• _TEXTE À LIRE_
Une jeune femme yéménite condamnée à mort confrontée à la « guerre psychologique » menée par les Houthis contre leurs opposants
Asmaa al Omeissy a quitté le sud du Yémen pour trouver la sécurité et retrouver son père à Sanaa, la capitale du Yémen. Mais la jeune femme de 22 ans, mère de deux enfants en bas âge, a subi un calvaire qui l'a amenée à devenir la première femme yéménite, à notre connaissance, condamnée à mort pour des infractions liées à la « sûreté de l’État ».
En septembre 2016, son mari, soupçonné d'appartenance à Al Qaïda, s'est enfui et l'a quittée lors d'une embuscade tendue par les forces de la coalition menée par l'Arabie saoudite non loin de la ville d'al Mukalla, dans le sud du pays. Après l'avoir brièvement détenue à la suite de cette embuscade, les soldats de la coalition l'ont laissée repartir. Ce n'était que le début de ses problèmes.
Un ami de la famille lui avait proposé de la conduire d'al Mukalla jusqu'à Sanaa, ville placée sous le contrôle des Houthis, afin qu'elle puisse retrouver son père. Un homme a fait le voyage avec eux. Le 7 octobre 2016, les forces de sécurité houthies ont arrêté leur véhicule à un poste de contrôle de la capitale et les ont emmenés pour les interroger. À la suite de leur arrestation, le père d'Asmaa al Omeissy a été convoqué et arrêté lui aussi.

• _EXTRAITS DE DONNÉES_
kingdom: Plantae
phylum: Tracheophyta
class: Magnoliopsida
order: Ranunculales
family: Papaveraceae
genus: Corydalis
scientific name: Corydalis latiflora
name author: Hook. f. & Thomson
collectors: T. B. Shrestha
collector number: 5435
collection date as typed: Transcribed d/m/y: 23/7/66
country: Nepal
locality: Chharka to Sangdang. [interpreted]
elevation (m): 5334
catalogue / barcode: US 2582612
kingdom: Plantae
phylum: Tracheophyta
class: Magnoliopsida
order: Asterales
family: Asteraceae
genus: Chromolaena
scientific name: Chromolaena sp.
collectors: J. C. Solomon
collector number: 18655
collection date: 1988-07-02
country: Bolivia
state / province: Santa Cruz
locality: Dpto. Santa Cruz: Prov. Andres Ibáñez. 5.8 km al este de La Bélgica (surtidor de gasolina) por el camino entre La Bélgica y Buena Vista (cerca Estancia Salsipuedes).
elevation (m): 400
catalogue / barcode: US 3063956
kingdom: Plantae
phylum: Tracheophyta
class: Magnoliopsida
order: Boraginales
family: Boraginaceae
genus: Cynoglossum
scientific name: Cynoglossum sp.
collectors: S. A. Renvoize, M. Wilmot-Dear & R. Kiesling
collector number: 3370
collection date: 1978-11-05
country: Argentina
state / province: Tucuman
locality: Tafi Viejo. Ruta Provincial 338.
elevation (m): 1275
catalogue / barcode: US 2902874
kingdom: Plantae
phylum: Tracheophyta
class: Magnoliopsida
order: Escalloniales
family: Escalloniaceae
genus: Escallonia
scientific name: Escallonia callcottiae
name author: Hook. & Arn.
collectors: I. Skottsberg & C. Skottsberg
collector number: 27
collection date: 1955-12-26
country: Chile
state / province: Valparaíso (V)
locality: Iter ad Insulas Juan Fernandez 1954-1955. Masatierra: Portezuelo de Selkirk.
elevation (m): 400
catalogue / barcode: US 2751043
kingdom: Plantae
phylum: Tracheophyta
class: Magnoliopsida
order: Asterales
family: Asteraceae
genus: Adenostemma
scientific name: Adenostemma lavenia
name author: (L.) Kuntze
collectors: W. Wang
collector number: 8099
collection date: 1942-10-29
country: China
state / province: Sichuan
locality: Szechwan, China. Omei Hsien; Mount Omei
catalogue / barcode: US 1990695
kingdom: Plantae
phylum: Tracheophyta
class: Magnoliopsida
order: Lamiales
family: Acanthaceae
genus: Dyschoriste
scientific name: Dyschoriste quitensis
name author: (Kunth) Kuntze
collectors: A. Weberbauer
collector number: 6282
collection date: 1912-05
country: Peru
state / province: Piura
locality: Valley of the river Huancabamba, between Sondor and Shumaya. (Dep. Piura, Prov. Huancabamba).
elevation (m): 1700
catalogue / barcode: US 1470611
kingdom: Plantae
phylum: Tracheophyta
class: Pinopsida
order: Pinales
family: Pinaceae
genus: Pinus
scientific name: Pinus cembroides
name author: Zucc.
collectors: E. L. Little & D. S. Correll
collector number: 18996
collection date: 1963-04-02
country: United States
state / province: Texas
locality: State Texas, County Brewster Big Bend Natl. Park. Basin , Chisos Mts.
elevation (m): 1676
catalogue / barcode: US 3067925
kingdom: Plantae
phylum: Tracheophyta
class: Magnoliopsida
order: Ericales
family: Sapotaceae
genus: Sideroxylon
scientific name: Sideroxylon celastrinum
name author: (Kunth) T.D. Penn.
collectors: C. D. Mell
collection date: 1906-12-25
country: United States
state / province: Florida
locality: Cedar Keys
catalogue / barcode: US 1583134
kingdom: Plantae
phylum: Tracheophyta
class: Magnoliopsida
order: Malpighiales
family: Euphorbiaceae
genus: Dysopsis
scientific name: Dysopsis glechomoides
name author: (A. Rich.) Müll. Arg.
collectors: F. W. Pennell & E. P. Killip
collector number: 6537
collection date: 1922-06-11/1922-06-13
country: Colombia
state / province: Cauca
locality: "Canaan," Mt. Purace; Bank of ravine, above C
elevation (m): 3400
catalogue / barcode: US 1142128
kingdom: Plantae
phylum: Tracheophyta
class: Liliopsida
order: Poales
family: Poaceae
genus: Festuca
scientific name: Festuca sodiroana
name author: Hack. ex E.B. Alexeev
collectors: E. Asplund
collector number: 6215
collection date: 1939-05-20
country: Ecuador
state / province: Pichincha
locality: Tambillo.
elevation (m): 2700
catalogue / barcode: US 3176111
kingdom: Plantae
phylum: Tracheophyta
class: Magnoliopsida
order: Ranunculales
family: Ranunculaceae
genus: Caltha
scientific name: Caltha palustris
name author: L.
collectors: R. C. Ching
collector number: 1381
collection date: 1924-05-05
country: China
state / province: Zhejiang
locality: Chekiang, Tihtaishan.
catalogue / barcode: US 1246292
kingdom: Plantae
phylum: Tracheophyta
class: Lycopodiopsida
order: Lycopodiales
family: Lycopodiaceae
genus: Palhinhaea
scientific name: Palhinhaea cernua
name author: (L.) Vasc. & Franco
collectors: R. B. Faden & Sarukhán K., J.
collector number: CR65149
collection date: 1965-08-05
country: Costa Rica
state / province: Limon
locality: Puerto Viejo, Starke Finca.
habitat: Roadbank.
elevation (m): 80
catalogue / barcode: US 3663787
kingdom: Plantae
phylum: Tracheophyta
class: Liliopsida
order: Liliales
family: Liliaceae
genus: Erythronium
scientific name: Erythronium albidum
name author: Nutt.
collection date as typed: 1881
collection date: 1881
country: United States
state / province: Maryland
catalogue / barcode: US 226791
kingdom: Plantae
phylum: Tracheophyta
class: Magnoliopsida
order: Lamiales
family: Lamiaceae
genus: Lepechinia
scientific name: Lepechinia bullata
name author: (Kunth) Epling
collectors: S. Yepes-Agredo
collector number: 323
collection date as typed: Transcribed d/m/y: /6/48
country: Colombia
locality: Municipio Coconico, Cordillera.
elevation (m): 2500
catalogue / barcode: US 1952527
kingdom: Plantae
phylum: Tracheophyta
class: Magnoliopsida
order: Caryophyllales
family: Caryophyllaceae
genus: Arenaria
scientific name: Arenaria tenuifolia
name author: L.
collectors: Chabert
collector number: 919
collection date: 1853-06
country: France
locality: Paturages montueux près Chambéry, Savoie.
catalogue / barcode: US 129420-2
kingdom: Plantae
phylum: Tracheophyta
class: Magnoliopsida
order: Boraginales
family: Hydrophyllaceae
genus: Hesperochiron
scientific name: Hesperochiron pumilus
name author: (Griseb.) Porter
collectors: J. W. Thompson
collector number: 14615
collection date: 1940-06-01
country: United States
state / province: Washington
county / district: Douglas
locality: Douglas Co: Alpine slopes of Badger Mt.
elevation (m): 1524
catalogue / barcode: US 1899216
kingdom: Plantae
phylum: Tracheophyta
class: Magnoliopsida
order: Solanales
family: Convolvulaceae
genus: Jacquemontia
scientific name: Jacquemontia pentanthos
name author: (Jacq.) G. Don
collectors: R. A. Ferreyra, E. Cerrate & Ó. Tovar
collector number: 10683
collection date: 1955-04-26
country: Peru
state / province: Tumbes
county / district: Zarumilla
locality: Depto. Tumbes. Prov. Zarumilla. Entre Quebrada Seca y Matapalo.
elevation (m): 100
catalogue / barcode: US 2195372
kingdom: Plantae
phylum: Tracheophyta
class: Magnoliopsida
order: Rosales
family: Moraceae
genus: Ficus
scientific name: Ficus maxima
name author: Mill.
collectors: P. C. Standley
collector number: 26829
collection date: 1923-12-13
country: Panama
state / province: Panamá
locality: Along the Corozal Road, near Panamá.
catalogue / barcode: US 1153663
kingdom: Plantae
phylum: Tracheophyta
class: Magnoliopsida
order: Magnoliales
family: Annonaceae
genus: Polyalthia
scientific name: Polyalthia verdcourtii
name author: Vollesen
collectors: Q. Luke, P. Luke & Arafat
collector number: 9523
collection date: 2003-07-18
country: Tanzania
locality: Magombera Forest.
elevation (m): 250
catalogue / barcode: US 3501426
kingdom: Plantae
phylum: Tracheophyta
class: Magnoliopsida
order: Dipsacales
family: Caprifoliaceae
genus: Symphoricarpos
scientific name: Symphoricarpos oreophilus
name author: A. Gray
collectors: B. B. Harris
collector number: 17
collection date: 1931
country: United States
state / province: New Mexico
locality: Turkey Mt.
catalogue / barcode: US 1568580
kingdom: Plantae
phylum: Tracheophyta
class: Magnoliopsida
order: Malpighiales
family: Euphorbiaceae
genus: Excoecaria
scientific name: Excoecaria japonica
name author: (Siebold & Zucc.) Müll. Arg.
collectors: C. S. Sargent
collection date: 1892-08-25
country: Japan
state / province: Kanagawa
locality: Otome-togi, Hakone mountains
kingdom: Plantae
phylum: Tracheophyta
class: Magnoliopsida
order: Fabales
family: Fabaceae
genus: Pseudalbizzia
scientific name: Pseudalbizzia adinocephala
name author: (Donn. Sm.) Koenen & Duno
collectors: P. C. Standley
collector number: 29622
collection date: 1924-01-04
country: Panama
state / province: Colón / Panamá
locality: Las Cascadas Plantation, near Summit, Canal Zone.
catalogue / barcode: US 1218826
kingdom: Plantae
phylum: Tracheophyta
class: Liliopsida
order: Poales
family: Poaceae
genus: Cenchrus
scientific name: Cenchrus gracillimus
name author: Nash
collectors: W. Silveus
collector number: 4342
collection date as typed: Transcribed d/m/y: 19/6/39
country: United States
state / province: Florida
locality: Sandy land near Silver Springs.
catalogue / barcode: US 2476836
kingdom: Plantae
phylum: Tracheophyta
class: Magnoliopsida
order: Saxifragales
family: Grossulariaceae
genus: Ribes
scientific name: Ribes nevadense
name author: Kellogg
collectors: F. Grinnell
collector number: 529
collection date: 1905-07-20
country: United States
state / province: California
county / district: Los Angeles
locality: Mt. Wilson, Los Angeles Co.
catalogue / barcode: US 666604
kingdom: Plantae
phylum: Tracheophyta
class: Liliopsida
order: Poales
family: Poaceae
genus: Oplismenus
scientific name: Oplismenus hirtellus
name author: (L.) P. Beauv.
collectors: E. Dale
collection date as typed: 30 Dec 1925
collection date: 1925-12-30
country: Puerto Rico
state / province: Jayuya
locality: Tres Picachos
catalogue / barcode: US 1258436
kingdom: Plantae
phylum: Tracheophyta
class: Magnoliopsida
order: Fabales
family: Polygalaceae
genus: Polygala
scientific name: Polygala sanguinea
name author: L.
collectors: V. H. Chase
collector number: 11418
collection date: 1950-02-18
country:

• _EXERCICES_
**a.** D'après le texte sur Asmaa al Omeissy, à quelle date les forces de sécurité houthies ont-elles arrêté son véhicule à un poste de contrôle de Sanaa ?
**b.** Restituez sans modification le passage du texte sur Asmaa al Omeissy qui va de « Un ami de la » à « arrêté lui aussi. ».

• _CORRIGÉS_
**a.** Le 7 octobre 2016.

**b.**
Un ami de la famille lui avait proposé de la conduire d'al Mukalla jusqu'à Sanaa, ville placée sous le contrôle des Houthis, afin qu'elle puisse retrouver son père. Un homme a fait le voyage avec eux. Le 7 octobre 2016, les forces de sécurité houthies ont arrêté leur véhicule à un poste de contrôle de la capitale et les ont emmenés pour les interroger. À la suite de leur arrestation, le père d'Asmaa al Omeissy a été convoqué et arrêté lui aussi.